Les choix individuels en matière de consommation sont essentiels, mais l’engagement collectif est indispensable. Sans lui, le risque est grand de se suffire d’une bonne conscience, or je prie « que ton règne vienne », c’est mon espérance.
L’argent, un révélateur de l’âme humaine
Les mots « argent », « économie », sont complexes. L’argent a une fonction positive et essentielle. Il permet et facilite les échanges entre les humains, car sans lui ils sont impossibles. Le troc se heurte vite à sa propre limite : « Ce que tu me proposes contre ce que je te propose… ne m’intéresse pas. » L’argent fluidifie les échanges, permet de multiples transactions, et des générosités qui seraient compliquées sans lui.

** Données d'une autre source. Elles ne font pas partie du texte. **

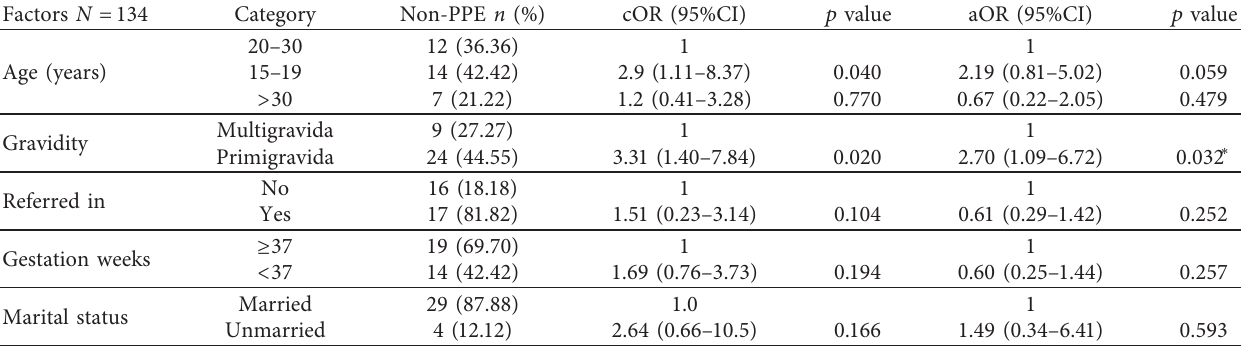
Table 2: Univariable and multivariable analyses for factors associated with nonproteinuric preeclampsia at Mbarara Regional Referral Hospital,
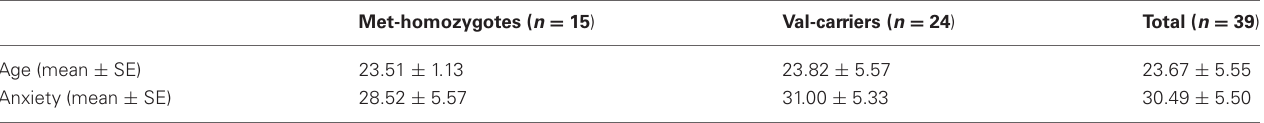
Table 1 | Participant demographics.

Le lecteur de la Bible sait que la vieille loi d’Israël* prévoyait qu’un pèlerin qui se rendait au temple à Jérusalem pouvait échanger sa part des récoltes qu’il venait offrir contre sa valeur en argent, plus simple à transporter. Le principe de l’usage de l’argent est moralement neutre. Il est même parfois un facteur de justice. Hélas, l’âme humaine est fissurée. Une angoisse profonde peut engendrer la cupidité et entraîner un usage pervers de l’argent.